I am wondering if there is any formula to follow on passive air intake size vs your exhaust size.  I am using a 424 cfm fan for exhaust out a 6" duct.  My passive air intake is 10" x 9".  Just wondering if this will be large enough or if I might be starving her for air.

Warfish


----------



## LEFTHAND (Feb 4, 2010)

warfish said:
			
		

> I am wondering if there is any formula to follow on passive air intake size vs your exhaust size. I am using a 424 cfm fan for exhaust out a 6" duct. My passive air intake is 10" x 9". Just wondering if this will be large enough or if I might be starving her for air.
> 
> Warfish


 
*how big of area is this hole supplying air too?? *
*but i would say yes other wise man.. thats a decent size hole.. with some good suction... shouldnt have a problem..*
*LH*


----------



## warfish (Feb 4, 2010)

Thanks LH   I am thinking it is plenty as well.  Guess I am just trying to maximize the conditions.  The room is about 220 cubic feet of air space.


----------



## LEFTHAND (Feb 4, 2010)

warfish said:
			
		

> Thanks LH  I am thinking it is plenty as well. Guess I am just trying to maximize the conditions.

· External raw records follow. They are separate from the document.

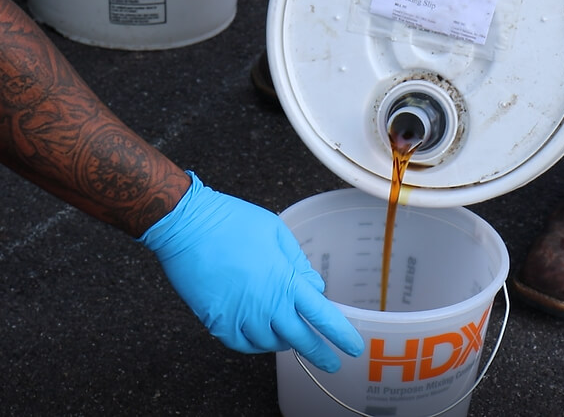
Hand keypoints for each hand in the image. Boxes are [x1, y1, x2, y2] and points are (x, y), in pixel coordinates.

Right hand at [137, 172, 363, 371]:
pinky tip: (259, 336)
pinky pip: (241, 344)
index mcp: (285, 280)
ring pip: (270, 344)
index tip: (353, 347)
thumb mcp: (277, 233)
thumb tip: (313, 286)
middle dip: (319, 354)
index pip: (321, 315)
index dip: (339, 334)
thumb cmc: (232, 221)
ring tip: (287, 335)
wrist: (187, 225)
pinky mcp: (216, 321)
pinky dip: (254, 344)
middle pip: (299, 339)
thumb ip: (298, 263)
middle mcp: (266, 304)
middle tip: (331, 363)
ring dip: (283, 342)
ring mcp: (240, 316)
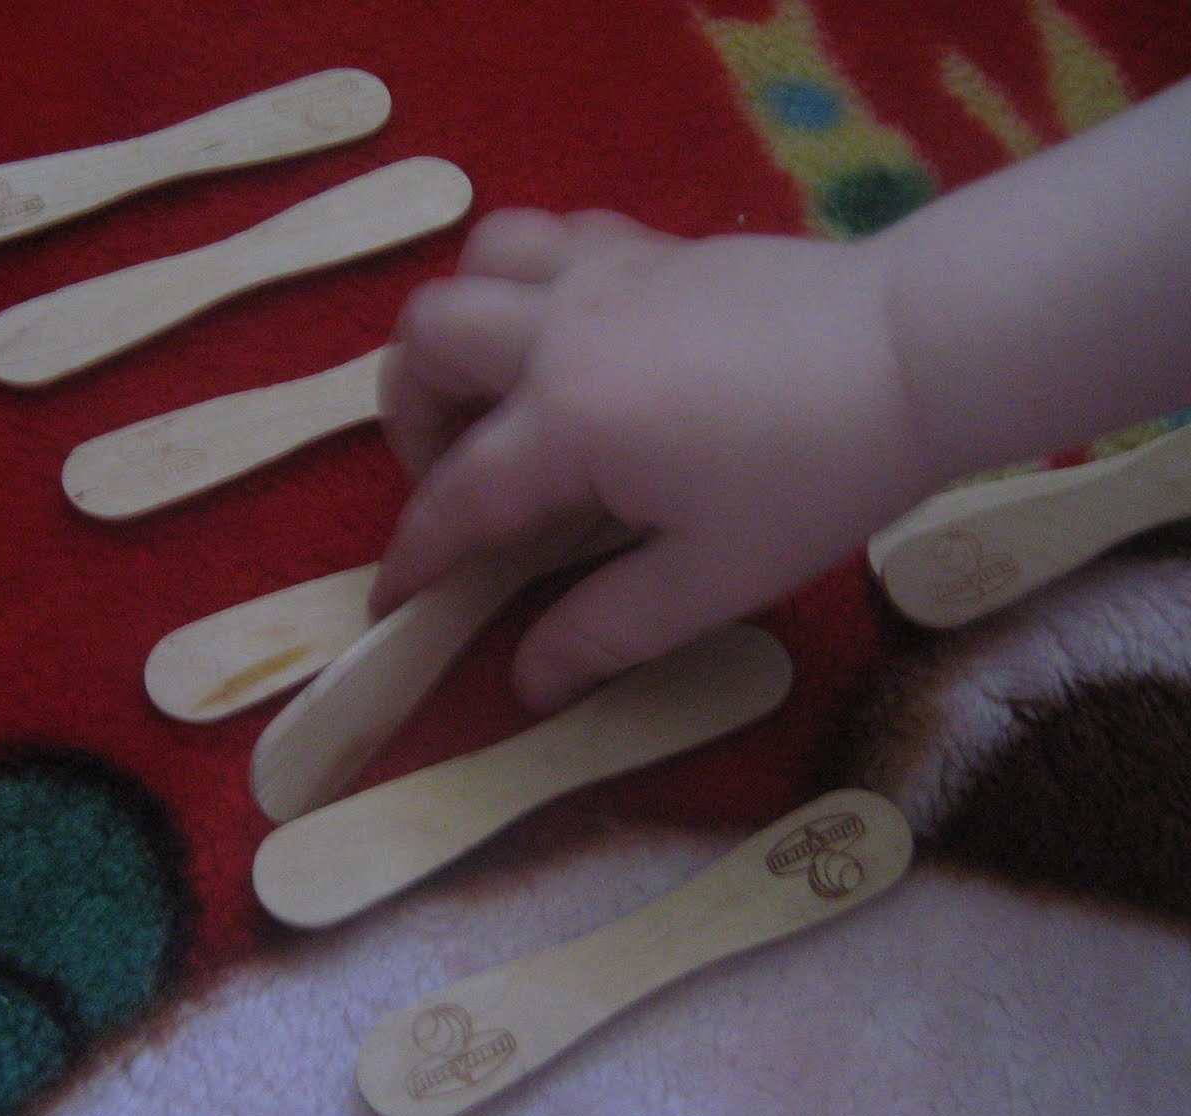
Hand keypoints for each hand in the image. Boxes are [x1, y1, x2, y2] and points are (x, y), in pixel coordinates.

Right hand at [373, 208, 932, 710]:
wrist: (918, 351)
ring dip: (461, 331)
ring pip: (476, 263)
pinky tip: (572, 339)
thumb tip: (526, 681)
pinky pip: (548, 239)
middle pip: (424, 343)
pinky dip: (526, 284)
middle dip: (412, 418)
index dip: (413, 555)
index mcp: (565, 419)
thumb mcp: (711, 578)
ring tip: (499, 394)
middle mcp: (558, 328)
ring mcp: (602, 271)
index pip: (455, 495)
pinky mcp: (648, 245)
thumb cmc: (818, 475)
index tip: (391, 600)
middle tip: (458, 477)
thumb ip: (604, 631)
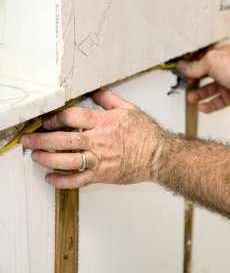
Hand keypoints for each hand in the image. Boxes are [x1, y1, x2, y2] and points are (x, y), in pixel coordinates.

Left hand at [20, 90, 166, 188]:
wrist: (159, 155)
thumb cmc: (146, 133)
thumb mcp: (128, 109)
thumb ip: (108, 99)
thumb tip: (93, 90)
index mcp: (104, 122)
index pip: (71, 117)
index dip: (55, 119)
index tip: (47, 121)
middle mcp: (99, 141)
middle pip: (63, 139)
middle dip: (41, 139)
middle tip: (28, 139)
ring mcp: (99, 159)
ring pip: (67, 160)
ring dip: (47, 159)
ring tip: (35, 156)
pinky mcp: (102, 175)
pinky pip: (78, 180)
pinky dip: (61, 182)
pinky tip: (50, 179)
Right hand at [177, 43, 229, 112]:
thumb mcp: (210, 61)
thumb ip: (195, 66)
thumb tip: (182, 67)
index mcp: (218, 55)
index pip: (200, 58)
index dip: (189, 63)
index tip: (180, 69)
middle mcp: (222, 68)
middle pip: (202, 74)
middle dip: (192, 80)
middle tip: (185, 83)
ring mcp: (225, 83)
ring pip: (207, 90)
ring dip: (198, 94)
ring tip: (191, 98)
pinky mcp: (229, 96)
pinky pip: (215, 102)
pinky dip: (208, 105)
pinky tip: (202, 107)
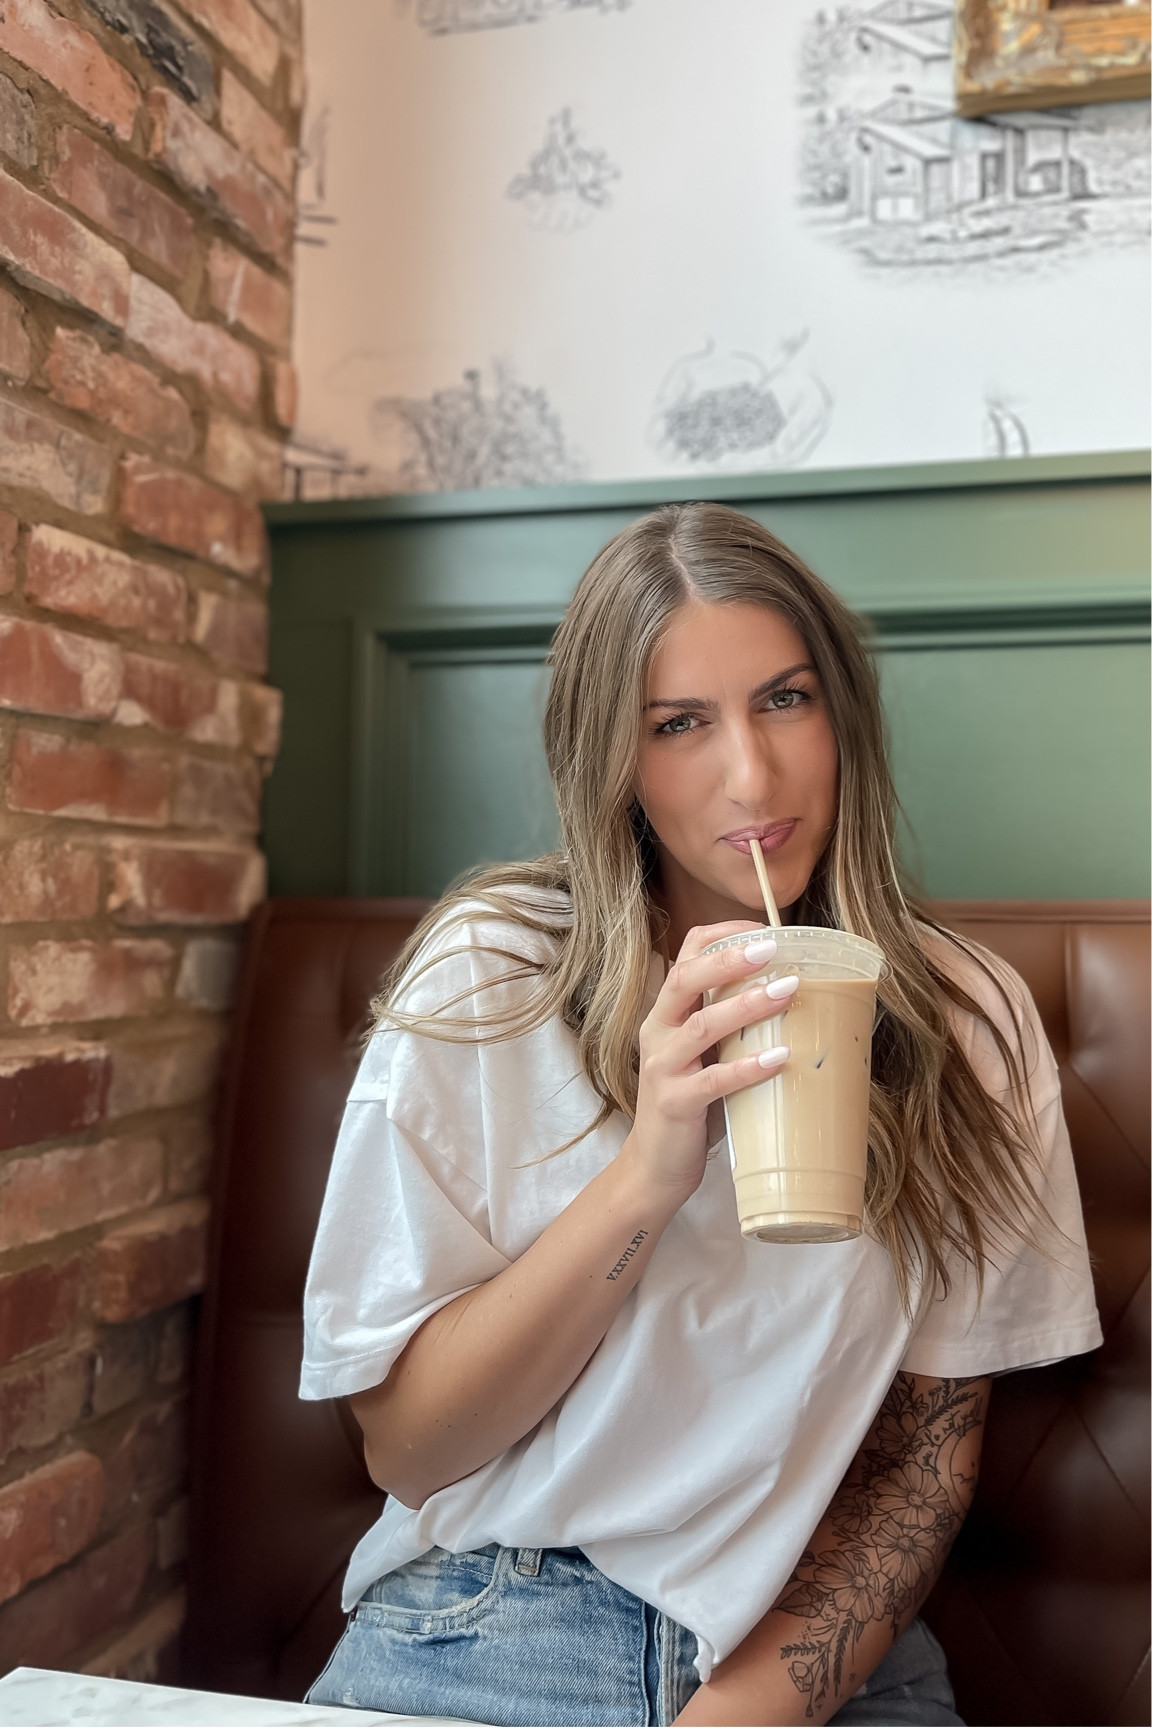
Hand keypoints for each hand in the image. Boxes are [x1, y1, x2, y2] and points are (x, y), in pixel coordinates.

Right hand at [619, 922, 797, 1203]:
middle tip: (773, 948)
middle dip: (729, 960)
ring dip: (747, 1006)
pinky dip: (748, 1067)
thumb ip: (731, 1026)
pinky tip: (780, 1058)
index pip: (684, 956)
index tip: (764, 927)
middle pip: (685, 979)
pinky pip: (713, 1081)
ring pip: (702, 1025)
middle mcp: (658, 1032)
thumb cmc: (691, 1104)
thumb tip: (794, 996)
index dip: (722, 934)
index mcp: (666, 1014)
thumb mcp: (706, 1054)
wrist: (655, 1167)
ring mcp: (662, 1068)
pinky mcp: (674, 1103)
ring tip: (788, 992)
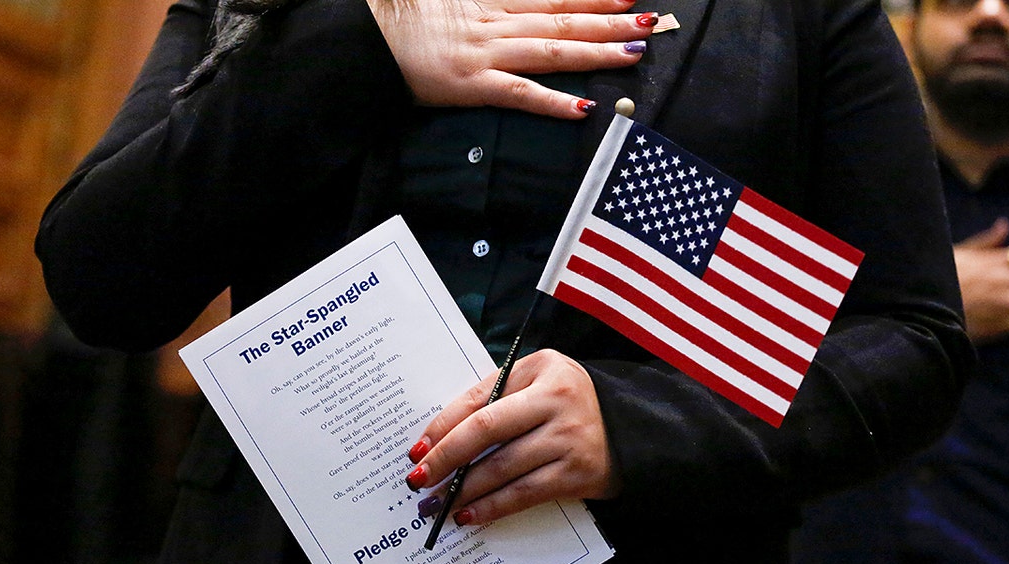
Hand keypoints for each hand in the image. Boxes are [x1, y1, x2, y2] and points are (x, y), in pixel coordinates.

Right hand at [365, 0, 654, 118]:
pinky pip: (520, 94)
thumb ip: (479, 0)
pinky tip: (584, 108)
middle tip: (649, 22)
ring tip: (634, 51)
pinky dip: (553, 102)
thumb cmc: (393, 18)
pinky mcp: (471, 85)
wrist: (359, 37)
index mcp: (485, 1)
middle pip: (561, 20)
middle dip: (609, 21)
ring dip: (596, 51)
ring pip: (552, 50)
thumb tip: (508, 5)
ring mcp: (484, 54)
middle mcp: (492, 23)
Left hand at [405, 349, 615, 525]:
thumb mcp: (539, 381)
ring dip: (463, 489)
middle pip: (487, 430)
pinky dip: (492, 507)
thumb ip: (498, 395)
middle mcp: (556, 401)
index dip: (443, 425)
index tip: (417, 449)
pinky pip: (524, 494)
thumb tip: (443, 435)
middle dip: (446, 458)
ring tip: (437, 503)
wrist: (631, 429)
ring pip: (502, 467)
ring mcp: (569, 439)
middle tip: (418, 479)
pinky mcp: (577, 474)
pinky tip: (469, 514)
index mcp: (542, 369)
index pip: (480, 398)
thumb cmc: (570, 404)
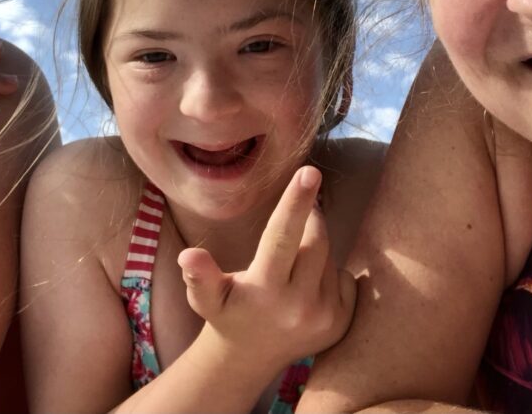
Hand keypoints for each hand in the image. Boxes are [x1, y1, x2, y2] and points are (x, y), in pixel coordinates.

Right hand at [177, 166, 356, 371]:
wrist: (250, 358)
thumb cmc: (225, 314)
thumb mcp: (204, 297)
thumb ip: (198, 276)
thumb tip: (187, 256)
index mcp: (264, 292)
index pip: (283, 238)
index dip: (295, 203)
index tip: (310, 172)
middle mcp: (300, 306)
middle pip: (316, 240)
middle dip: (307, 220)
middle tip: (292, 220)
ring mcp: (326, 316)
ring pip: (329, 256)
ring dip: (314, 249)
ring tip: (289, 266)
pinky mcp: (343, 322)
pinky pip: (343, 276)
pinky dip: (327, 271)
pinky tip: (305, 286)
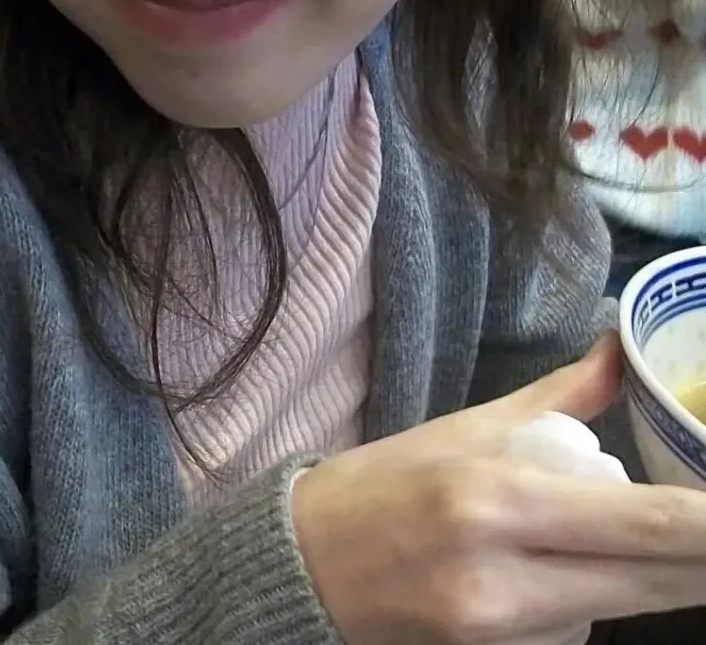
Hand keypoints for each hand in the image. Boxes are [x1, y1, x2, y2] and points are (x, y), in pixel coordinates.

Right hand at [293, 334, 705, 644]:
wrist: (302, 563)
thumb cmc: (383, 483)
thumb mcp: (465, 429)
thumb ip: (557, 399)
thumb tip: (618, 352)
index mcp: (495, 496)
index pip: (647, 524)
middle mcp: (505, 576)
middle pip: (654, 582)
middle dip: (699, 556)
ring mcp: (499, 634)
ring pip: (618, 612)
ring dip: (644, 580)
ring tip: (627, 541)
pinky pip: (574, 636)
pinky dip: (589, 606)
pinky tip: (561, 576)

The room is about 220 cubic feet of air space.


 
*oh yeah you will be good.. just keep an eye.. for first signs..*
*but i cant see any problems ocuring..*
*LH*


----------



## PencilHead (Feb 4, 2010)

Warfish, this might be as crazy as checking your gasoline level with a match, but I get in my grow room and close the door, listen to see if the fan is bogging down.  If you can't here it from your room, get someone else to close it off while you listen to the fan.

I'm sure there are far more technical solutions that involve slide rules and secret formulas and what not, but I go caveman simple when I can.  If my fan is happy, I'm happy.


----------



## buddog (Feb 4, 2010)

Should be good warfish i got a little over 600 cubic feet with one 6 inch 448 cfm vortex fan with two 6 inch passive openings in the floor . I have very good speed controller for the fan in winter only 20 % & summer 50 % of the fans speed is all i use .And u cannot hear a thing love it.


----------



## umbra (Feb 4, 2010)

3in ok f'up ok


----------



## dman1234 (Feb 4, 2010)

mine had to be bigger, like 12 inches high by 24 inches wide, 6inch vortex and the temps went to high, once i me intake bigger no issues, go by temp and you will be able to tell.


----------